__引用文__:

----------

そういえばぶらんこっていつの間に、こんなに小さく見えるようになったかな。
おしりがはみ出しそうになりながら、背中を丸めて、そこに座って綴っている。

お寺の門の前で頭を下げる人。
何かを願い手を合わせる人。
お守りを嬉しそうに懐にしまう人。

一年の苦労を洗い流し
また新たな年への幸せを願う人たちが
自分以外に、こんなにもいる、という当たり前のことに少し嬉しくなる。

名前も知らない人たちだけど、芯には通ずるところがあるんだな。
心そのものは目に見えないけれど、人の良心を近くに感じる。

忙しい日々の中では、
自分と他者の違いに目がいってしまう。
そしてメリットとデメリットを秤にかけて
足し算したり、引き算したり。
損をしないように、少しでも多くのものを手にできるようにと
気づかないうちに考えるようになったりしている。あぁ、欲深い。

----------

__グラフを使ったクイズ項目__:
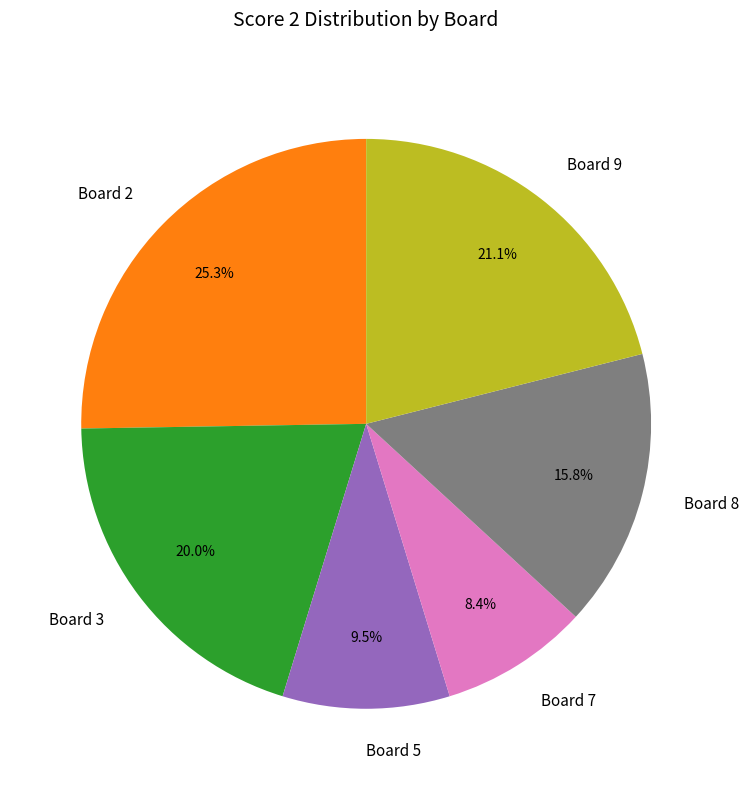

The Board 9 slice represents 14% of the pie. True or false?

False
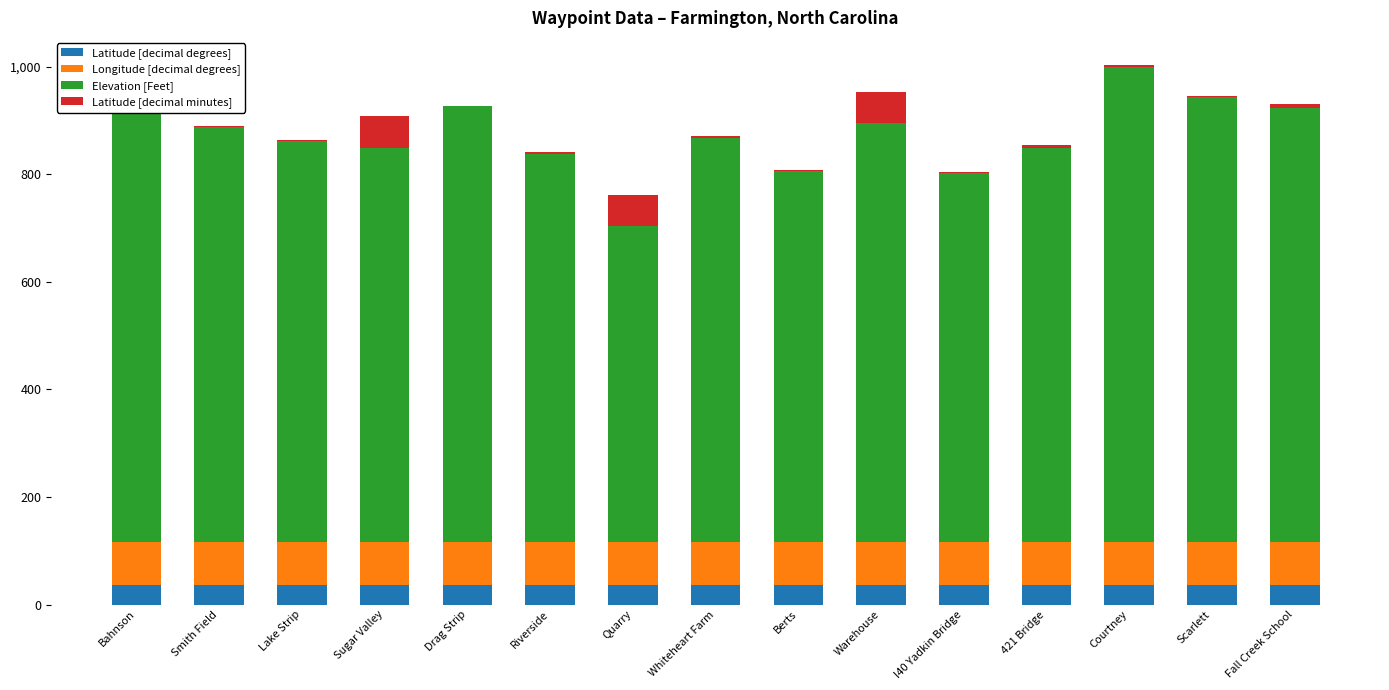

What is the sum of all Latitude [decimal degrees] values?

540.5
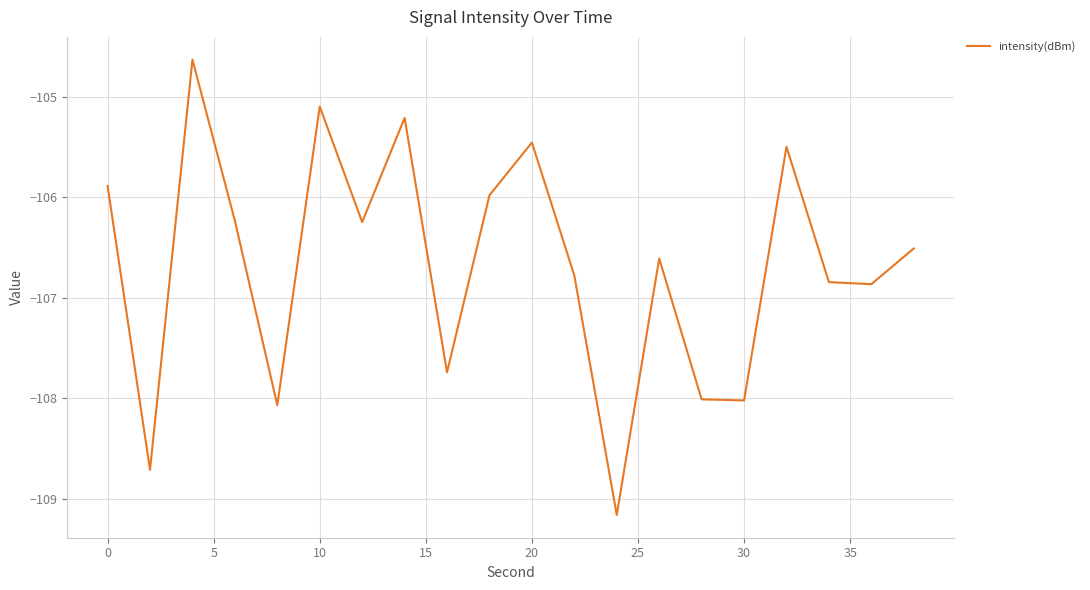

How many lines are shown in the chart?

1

----------

__課題__: 寺で新年の幸せを願う人々を描いた引用文を、「あぁ、欲深い。」の後から書き継いでください。 これらの記録は引用文とは関係ありません。

__解答__:
まぁそれもそれで、人間らしいのだけど。

年末のおおらかな空気が、包みこんでくれるから
それもそれで、可愛らしくってよし!ということで
まるっとオッケーにしよう。
今年も一年、よく頑張りました。

地続きの毎日の先に、
「年の終わり」という節目があってよかった。
また新鮮な気持ちを取り戻せるから。

ご近所のおうちの窓から漏れる香りが鼻をかすめ、お腹が減ってきた。

そろそろお家に帰ってご飯にしよう。